To get the other side of it, Catholic philosopher Max Scheler approaches the root of Buddhist-like elements in 19th Century German Protestantism. The easiest primer to his approach is probably his book, Ressentiment, in which he argues that the root of Buddhist thought in Christian societies is the rise of the bourgeois class whose particular psychological characteristics (as described by Weber, for example) made them vulnerable to axiological deformations typified by ressentiment and scheelsucht (envious value-inversion and propensity to disparage the good out of spite).

The tendency to reduce Christianity to a mere moral code justified by airy religious reasoning permits the world-contextualizing passages to be reformed as world-denying passages, which better fits with the tendency of the anti-agonistic and anti-physical bourgeois personality. Remember that the bourgeois archetype of the 19th C. is someone like Howard Taft - proudly obese, anti-physical, and intellectual. Despite the reputation of the bourgeois as hypercompetitive, in reality the highest virtue of bourgeois society was comfort and pleasure, of securing wealth and passing it to one's children. The robber-barons were the tails of the curve, not the median.

Resentful of the very physical and agonistic aristocracy, and filled with self-hatred at the unaesthetic and diseased life they lived, the bourgeois naturally adapted a Buddhist Christianity to themselves.
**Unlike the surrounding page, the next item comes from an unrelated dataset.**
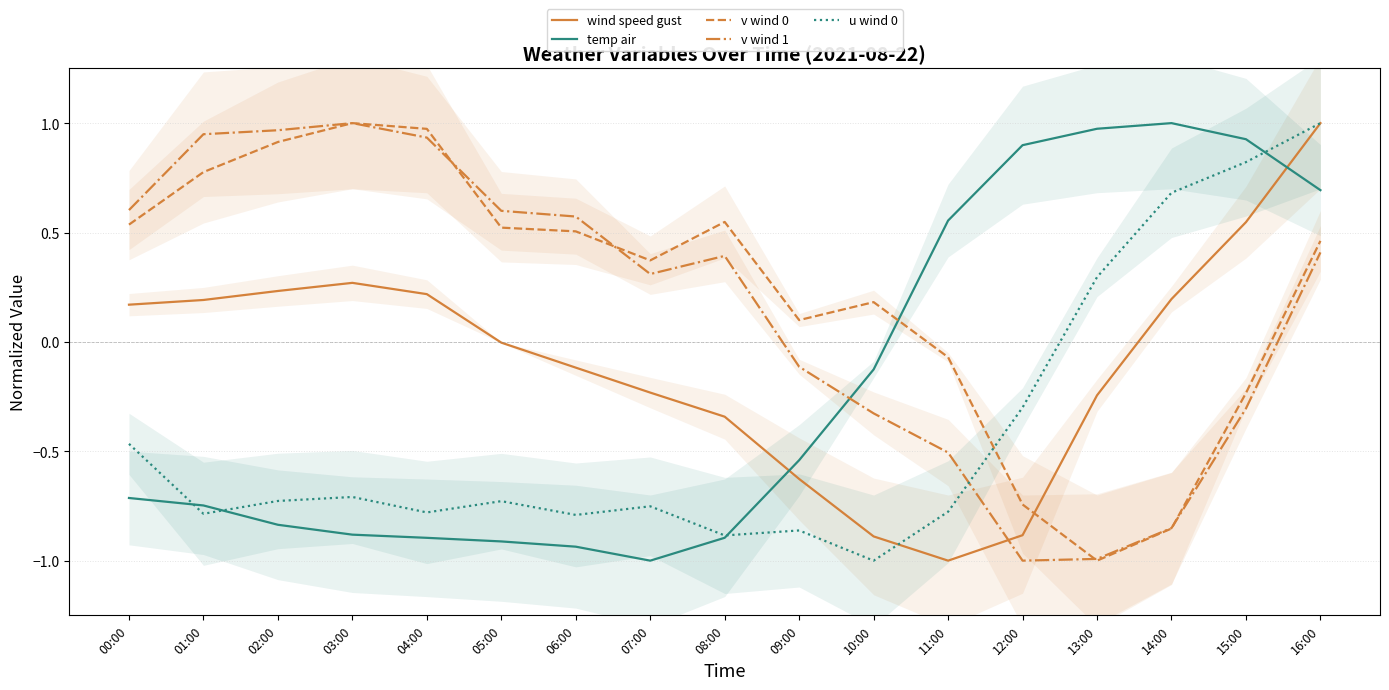

True or false: v wind 1 and wind speed gust cross at least once.

True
The Will of God is replaced by democratic ultramontanism, love with Social Gospel politics (explicitly in the case of Richard Ely), and the Christian mind-body fusionism with a mind-body dichotomy justifying the neglect of the physical in ourselves.

I recommend Scheler's Ressentiment for further reading on this topic. He manages to incorporate and correct Nietzsche on this topic, which is a profound accomplishment in itself.